Work to be completed:
List every epithet that the passage about The Devil's Dictionary says was bestowed on Bierce.

First published in various newspapers in San Francisco, the entries in The Devil’s Dictionary were compiled in 1906 into a book initially titled The Cynic’s Word Book.
Here are a few examples:
Self-esteem, n. An erroneous appraisement.
Alone, adj. In bad company.
Once, adv. Enough.
Diplomacy, n. The patriotic art of lying for one’s country.
Peace, n. In international affairs, a period of cheating between two periods of fighting.
Bride, n. A woman with a fine prospect of happiness behind her.
Positive, adj. Mistaken at the top of one’s voice.
Year, n. A period of 365 disappointments.
Faith, n. Belief without evidence in what is told by one who speaks without knowledge of things without parallel
Oblivion, n. The state or condition in which the wicked cease from struggling and the dreary are at rest. Fame’s eternal dumping ground. Cold storage for high hopes. A place where ambitious authors meet their works without pride and their betters without envy. A dormitory without an alarm clock.
Wit, n. The salt with which the American humorist spoils his intellectual cookery by leaving it out.
Impunity, n. Wealth.
The Wall Street Journal wrote that The Devil's Dictionary is "probably the most brilliant work of satire written in America. And maybe one of the greatest in all of world literature." The New York Times said: "It is a tour de force of no mean proportions, because it is possible to read it from cover to cover without being bored, so amusing are his unexpected turns of caustic humor, so brilliant his flagitious wit and so diverting the verses and dicta of non-existent philosophers as 'Father Cassalasca Jape, S. J.', with which he illustrates them."
Bierce's long newspaper career was often controversial because of his penchant for biting social criticism and satire. He once famously retorted that patriotism wasn’t the last fortress of the scoundrel, it was the first.
It made me sad to learn that the epithets bestowed upon him during that period ran the gamut from negative to downright corrosive: Bitter Bierce, the Devil’s Lexicographer, the Wickedest Man in San Francisco, the Rascal with the Sorrel Hair.
And the vituperation wasn’t benign. Bierce purportedly carried a loaded .45-caliber revolver under his coat for protection. According to Roy Morris, Jr., in Ambrose Bierce: Alone in Bad Company, when a few of his readers objected to “the level of his personal invective, he brusquely advised them to ‘continue selling shoes, selling pancakes, or selling themselves. As for me, I sell abuse.”

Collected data
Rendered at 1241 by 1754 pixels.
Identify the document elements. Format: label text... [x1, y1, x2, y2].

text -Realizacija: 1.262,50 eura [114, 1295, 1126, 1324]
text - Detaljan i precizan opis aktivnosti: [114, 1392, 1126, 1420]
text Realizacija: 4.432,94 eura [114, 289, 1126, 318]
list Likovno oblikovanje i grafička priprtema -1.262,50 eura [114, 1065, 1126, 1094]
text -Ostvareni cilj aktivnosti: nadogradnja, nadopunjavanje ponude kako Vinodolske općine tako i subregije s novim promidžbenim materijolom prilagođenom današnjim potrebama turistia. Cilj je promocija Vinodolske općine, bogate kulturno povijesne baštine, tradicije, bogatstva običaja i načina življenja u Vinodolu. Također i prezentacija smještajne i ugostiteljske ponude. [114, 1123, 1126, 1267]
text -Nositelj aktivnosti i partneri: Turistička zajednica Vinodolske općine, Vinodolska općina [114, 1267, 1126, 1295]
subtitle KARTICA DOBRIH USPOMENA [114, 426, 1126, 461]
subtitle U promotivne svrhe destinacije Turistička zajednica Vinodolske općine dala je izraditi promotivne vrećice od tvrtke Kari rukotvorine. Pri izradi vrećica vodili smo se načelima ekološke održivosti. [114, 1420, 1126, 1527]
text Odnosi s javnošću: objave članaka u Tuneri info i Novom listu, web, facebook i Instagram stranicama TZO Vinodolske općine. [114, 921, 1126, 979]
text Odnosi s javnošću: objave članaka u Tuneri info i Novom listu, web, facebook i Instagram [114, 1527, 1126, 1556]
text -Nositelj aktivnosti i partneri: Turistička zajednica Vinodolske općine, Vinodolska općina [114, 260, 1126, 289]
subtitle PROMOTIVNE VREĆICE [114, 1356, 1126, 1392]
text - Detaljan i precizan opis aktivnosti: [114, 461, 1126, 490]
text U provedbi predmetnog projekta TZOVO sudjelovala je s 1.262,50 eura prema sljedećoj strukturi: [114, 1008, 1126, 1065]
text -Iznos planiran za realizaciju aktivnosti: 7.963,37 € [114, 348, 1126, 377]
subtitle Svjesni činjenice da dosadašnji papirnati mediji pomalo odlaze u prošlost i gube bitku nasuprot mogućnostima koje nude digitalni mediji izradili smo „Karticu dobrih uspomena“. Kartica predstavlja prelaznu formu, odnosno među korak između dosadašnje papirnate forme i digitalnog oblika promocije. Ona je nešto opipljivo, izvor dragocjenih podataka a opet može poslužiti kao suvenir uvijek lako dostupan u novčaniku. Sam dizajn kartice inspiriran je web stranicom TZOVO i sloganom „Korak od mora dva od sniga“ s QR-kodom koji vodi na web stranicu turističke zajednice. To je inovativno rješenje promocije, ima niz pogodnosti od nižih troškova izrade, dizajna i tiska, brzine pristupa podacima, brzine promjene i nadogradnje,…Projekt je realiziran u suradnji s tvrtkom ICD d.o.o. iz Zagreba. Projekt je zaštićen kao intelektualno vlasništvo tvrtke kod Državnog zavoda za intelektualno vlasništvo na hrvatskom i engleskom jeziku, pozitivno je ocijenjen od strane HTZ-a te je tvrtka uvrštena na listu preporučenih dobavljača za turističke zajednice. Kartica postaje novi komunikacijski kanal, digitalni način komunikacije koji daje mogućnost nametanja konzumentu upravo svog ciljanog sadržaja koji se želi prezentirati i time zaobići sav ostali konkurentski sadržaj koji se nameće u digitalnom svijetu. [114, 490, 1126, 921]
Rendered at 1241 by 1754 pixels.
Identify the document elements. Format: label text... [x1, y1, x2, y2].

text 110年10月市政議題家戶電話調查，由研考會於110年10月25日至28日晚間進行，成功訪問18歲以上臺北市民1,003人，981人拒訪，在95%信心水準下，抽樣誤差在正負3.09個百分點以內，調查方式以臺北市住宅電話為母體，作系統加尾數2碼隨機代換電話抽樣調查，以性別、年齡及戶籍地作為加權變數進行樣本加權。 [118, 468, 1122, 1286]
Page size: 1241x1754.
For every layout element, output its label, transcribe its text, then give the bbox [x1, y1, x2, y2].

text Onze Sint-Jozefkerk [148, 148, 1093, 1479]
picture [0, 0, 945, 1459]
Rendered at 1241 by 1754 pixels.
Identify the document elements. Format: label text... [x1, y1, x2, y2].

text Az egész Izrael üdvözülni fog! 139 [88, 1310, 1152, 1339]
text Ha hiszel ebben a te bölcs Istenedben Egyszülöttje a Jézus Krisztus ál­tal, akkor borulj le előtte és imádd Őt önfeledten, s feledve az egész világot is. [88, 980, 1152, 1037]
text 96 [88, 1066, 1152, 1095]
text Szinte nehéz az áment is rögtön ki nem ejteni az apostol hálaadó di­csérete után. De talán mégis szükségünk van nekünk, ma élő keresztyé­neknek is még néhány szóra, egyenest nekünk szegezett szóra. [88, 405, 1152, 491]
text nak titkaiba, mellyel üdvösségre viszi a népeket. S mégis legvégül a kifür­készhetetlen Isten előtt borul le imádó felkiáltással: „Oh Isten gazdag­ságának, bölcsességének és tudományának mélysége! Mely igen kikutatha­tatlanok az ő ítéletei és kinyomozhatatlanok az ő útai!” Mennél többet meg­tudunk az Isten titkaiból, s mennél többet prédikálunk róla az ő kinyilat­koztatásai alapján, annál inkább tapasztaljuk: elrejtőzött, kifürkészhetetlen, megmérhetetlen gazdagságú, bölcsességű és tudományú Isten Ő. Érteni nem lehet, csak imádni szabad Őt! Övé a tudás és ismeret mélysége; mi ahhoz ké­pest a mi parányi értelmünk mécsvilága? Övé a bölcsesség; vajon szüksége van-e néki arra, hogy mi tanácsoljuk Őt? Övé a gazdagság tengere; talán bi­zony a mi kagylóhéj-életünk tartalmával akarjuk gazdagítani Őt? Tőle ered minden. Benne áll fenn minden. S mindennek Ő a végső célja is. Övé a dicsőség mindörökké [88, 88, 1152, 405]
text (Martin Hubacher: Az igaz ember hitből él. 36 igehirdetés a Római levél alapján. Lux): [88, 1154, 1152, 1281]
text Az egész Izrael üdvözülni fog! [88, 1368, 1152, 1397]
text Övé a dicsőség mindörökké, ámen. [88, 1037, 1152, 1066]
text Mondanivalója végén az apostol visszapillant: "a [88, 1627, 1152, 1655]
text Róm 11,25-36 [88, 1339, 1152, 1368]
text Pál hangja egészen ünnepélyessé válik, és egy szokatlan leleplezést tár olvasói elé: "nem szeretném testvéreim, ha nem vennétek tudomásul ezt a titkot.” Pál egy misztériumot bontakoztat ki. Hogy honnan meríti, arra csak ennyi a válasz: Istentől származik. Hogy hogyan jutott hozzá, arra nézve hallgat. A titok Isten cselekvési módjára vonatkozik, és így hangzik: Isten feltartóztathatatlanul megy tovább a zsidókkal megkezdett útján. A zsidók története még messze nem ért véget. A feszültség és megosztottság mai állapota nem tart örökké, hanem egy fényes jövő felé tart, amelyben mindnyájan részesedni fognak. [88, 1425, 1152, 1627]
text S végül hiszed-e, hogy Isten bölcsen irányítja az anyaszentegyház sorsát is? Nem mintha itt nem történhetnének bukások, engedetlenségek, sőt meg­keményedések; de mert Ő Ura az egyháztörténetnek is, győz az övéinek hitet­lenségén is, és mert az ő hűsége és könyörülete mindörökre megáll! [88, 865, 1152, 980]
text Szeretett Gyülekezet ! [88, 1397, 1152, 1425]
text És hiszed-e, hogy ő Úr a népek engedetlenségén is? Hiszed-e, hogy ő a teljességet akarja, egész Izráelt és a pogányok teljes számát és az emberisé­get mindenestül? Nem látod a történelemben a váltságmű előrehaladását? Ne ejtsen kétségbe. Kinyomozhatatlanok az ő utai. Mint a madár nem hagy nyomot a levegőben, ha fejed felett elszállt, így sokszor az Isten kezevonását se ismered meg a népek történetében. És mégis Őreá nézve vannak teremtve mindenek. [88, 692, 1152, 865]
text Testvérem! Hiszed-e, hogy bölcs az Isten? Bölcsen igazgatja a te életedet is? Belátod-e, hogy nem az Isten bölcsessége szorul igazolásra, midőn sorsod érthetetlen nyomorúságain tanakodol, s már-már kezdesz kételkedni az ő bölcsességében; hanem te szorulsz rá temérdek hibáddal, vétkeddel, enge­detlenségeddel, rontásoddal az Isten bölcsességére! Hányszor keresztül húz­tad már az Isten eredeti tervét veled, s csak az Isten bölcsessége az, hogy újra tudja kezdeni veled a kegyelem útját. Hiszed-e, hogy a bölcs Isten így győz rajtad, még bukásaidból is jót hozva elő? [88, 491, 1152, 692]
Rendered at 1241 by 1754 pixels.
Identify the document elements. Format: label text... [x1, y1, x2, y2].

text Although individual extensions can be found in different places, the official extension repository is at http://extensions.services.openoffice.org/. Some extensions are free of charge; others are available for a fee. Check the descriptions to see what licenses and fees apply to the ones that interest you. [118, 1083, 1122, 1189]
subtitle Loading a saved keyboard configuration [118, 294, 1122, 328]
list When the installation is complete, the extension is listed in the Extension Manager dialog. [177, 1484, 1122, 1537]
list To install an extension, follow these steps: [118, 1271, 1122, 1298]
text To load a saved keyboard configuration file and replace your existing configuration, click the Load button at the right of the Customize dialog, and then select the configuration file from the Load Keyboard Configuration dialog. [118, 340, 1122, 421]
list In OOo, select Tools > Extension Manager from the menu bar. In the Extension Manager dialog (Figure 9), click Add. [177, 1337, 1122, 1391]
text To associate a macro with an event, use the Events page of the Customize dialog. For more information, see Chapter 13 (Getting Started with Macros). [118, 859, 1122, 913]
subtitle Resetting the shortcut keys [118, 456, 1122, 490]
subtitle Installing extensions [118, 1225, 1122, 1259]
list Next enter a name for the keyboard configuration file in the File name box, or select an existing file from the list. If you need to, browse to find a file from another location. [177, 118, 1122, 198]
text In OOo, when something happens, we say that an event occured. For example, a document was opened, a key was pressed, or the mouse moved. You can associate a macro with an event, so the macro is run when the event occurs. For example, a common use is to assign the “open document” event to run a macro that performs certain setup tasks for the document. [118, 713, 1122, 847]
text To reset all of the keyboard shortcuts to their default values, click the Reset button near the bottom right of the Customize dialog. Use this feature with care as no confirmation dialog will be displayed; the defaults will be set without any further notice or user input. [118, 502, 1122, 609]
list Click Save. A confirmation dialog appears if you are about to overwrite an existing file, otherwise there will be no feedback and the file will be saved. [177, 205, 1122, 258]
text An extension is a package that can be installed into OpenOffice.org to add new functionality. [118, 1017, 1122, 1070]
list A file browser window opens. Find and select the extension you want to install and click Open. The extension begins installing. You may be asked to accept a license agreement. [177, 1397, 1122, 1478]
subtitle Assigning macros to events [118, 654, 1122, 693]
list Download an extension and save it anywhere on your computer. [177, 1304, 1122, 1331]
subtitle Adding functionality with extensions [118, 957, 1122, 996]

Answer below:
Bitter Bierce
the Devil's Lexicographer
the Wickedest Man in San Francisco
the Rascal with the Sorrel Hair